---------- Excerpted passage

Tuesday, April 10, 2007
How I Spent My Saturday Afternoon
This gentleman had a corneal transplant done years ago in San Diego. The graft failed, which means it did not remain clear -- it turned white. A cornea is supposed to be clear, so that the light can shine through it. When it is opaque, the vision is poor. In his case, he could see light, and nothing more.
He came in because he was playing with his four-year-old son, who jumped up and banged his father's eye with his head. The eye ruptured, right along the interface where the graft had been sutured to the "host" cornea. Of course the sutures had been taken out years ago, but this area remained the weakest of the eye, and any significant stress would cause it to rupture right here at the interface.
It wasn't just a simple rupture though, since a bunch of the "guts" of the eye had also squirted out (Ewwww!) -- iris, intraocular lens, vitreous and more blood than anyone likes to see seeping out of an eyeball.
I spent about 3 hours getting everything sewn back together. This kind of eye surgery (actually almost all eye surgery) is done through a microscope (that's why it's called "microsurgery"). You can see that the sutures are thinner than the diameter of his eyelashes. Click on the picture or the diagram to enlarge them.
He's doing well now, and this photo is from yesterday. The goal was to simply put Humpty Dumpty back together again. There was no expectation that the vision would improve because of his previously failed graft. Luckily, I didn't need to remove the eye. He still has light perception vision, same as before the surgery. He's very happy to still have his eye. His other eye is normal.

--------------------
---------- Dataset excerpts

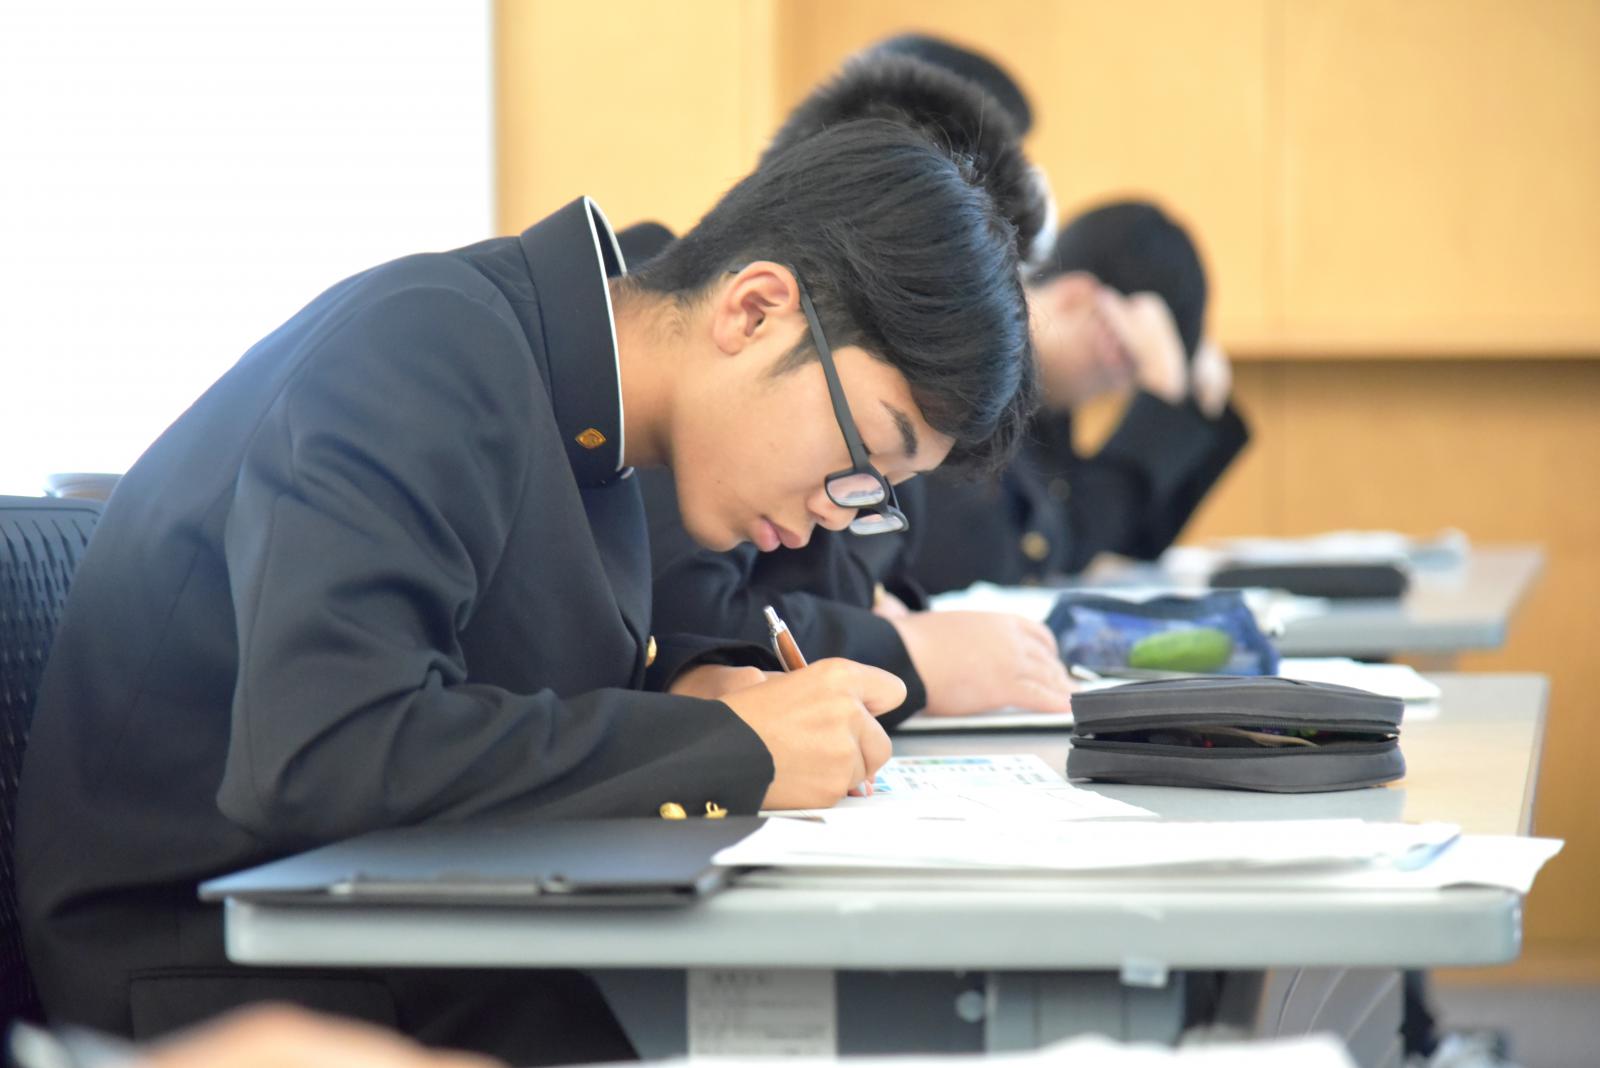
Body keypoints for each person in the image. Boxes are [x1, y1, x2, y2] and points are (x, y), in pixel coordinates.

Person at [16, 117, 1035, 1063]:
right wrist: (727, 745)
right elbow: (326, 748)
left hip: (398, 940)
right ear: (755, 309)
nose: (841, 512)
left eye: (879, 495)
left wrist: (686, 688)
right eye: (863, 457)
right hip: (224, 991)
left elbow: (482, 679)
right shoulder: (425, 348)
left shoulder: (582, 411)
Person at [639, 53, 1075, 722]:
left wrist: (889, 622)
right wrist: (906, 653)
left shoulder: (858, 410)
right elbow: (680, 622)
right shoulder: (658, 350)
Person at [910, 197, 1249, 593]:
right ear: (1079, 296)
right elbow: (1038, 548)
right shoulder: (973, 374)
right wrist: (1160, 399)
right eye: (1125, 359)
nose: (1117, 387)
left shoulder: (1047, 410)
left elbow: (1131, 543)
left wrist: (1192, 405)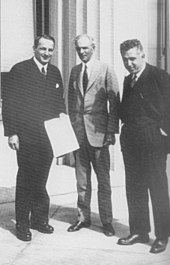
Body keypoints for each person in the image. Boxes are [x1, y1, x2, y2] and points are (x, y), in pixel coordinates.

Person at [2, 35, 66, 241]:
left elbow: (59, 103)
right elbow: (9, 103)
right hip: (26, 136)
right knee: (26, 179)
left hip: (48, 137)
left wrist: (63, 117)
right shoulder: (19, 70)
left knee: (41, 178)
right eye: (43, 49)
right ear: (34, 49)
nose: (47, 53)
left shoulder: (55, 73)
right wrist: (12, 132)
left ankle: (39, 219)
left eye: (50, 50)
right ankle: (22, 223)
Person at [118, 39, 170, 253]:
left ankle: (162, 235)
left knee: (157, 187)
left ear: (142, 56)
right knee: (134, 187)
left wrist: (163, 132)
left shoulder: (159, 76)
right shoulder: (128, 80)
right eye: (125, 59)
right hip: (131, 140)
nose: (129, 63)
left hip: (153, 140)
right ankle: (139, 231)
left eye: (132, 59)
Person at [67, 34, 120, 236]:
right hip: (79, 134)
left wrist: (111, 131)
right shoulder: (74, 71)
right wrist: (71, 129)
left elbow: (114, 102)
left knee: (103, 181)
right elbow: (71, 103)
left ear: (93, 47)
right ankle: (83, 218)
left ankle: (106, 221)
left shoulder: (105, 69)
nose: (82, 52)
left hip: (99, 133)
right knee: (82, 181)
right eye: (79, 49)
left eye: (85, 48)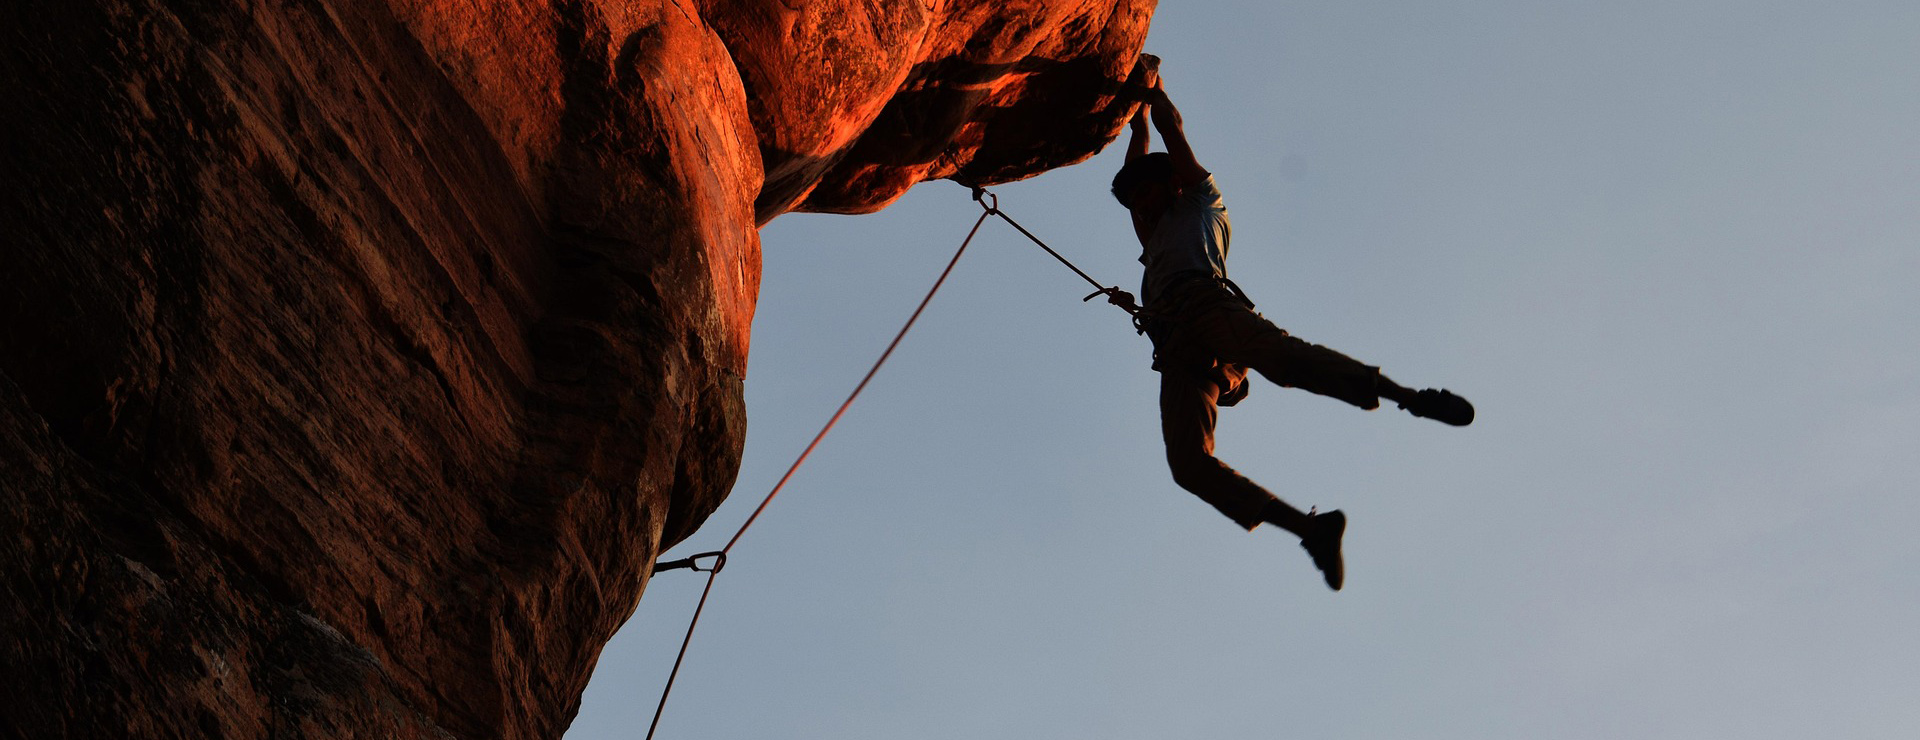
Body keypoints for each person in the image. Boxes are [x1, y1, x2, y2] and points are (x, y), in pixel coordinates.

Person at [1107, 67, 1474, 591]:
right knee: (1188, 466)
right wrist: (1134, 118)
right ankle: (1310, 529)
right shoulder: (1154, 232)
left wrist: (1153, 92)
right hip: (1177, 346)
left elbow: (1171, 132)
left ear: (1171, 184)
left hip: (1208, 307)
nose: (1140, 206)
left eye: (1147, 193)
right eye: (1135, 199)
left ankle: (1409, 397)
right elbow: (1140, 152)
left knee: (1284, 360)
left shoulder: (1200, 200)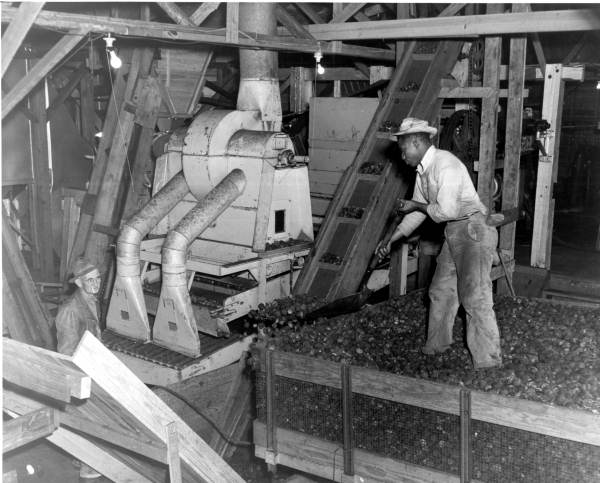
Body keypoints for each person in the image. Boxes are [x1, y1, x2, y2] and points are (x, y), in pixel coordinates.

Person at [376, 117, 502, 370]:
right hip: (455, 232)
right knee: (440, 291)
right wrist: (391, 239)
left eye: (403, 150)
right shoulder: (423, 172)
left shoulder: (446, 165)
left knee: (474, 295)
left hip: (473, 229)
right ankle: (436, 347)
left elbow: (446, 210)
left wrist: (416, 205)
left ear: (415, 142)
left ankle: (488, 362)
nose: (402, 157)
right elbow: (416, 214)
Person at [55, 257, 103, 479]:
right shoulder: (70, 310)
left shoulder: (92, 300)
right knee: (89, 419)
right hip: (82, 372)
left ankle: (83, 457)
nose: (96, 283)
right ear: (80, 283)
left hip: (94, 365)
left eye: (98, 278)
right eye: (90, 280)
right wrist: (80, 379)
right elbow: (66, 351)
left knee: (91, 418)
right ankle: (87, 466)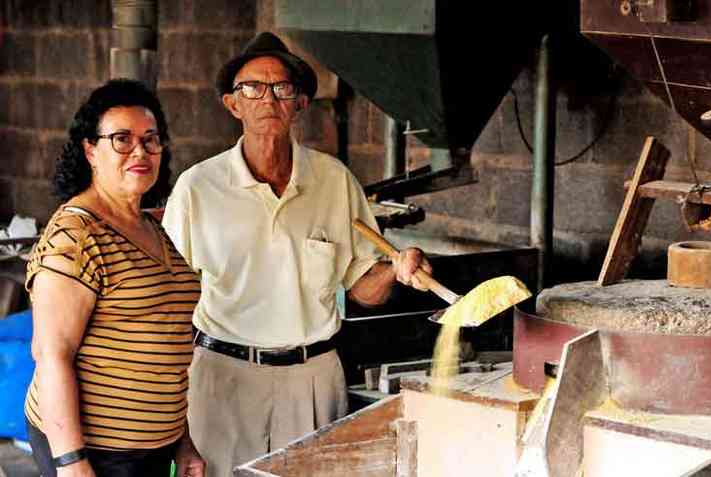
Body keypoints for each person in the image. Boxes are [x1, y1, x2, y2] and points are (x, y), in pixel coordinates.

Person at [162, 32, 432, 477]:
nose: (268, 98)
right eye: (252, 88)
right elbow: (169, 299)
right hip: (223, 375)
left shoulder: (334, 181)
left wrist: (396, 271)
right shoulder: (197, 188)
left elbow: (364, 288)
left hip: (312, 376)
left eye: (282, 88)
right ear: (233, 104)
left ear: (301, 104)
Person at [24, 79, 205, 477]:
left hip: (150, 449)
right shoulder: (76, 236)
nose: (139, 151)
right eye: (121, 139)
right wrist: (71, 462)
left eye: (151, 139)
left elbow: (159, 346)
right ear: (91, 150)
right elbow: (51, 356)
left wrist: (182, 440)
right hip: (98, 452)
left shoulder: (146, 226)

--------------------

What this task involves: Reproduce the entire blog post about repairing a ruptured eye word for word. Work only from the blog post about repairing a ruptured eye.

Solved exercise:
Tuesday, April 10, 2007
How I Spent My Saturday Afternoon
This gentleman had a corneal transplant done years ago in San Diego. The graft failed, which means it did not remain clear -- it turned white. A cornea is supposed to be clear, so that the light can shine through it. When it is opaque, the vision is poor. In his case, he could see light, and nothing more.
He came in because he was playing with his four-year-old son, who jumped up and banged his father's eye with his head. The eye ruptured, right along the interface where the graft had been sutured to the "host" cornea. Of course the sutures had been taken out years ago, but this area remained the weakest of the eye, and any significant stress would cause it to rupture right here at the interface.
It wasn't just a simple rupture though, since a bunch of the "guts" of the eye had also squirted out (Ewwww!) -- iris, intraocular lens, vitreous and more blood than anyone likes to see seeping out of an eyeball.
I spent about 3 hours getting everything sewn back together. This kind of eye surgery (actually almost all eye surgery) is done through a microscope (that's why it's called "microsurgery"). You can see that the sutures are thinner than the diameter of his eyelashes. Click on the picture or the diagram to enlarge them.
He's doing well now, and this photo is from yesterday. The goal was to simply put Humpty Dumpty back together again. There was no expectation that the vision would improve because of his previously failed graft. Luckily, I didn't need to remove the eye. He still has light perception vision, same as before the surgery. He's very happy to still have his eye. His other eye is normal.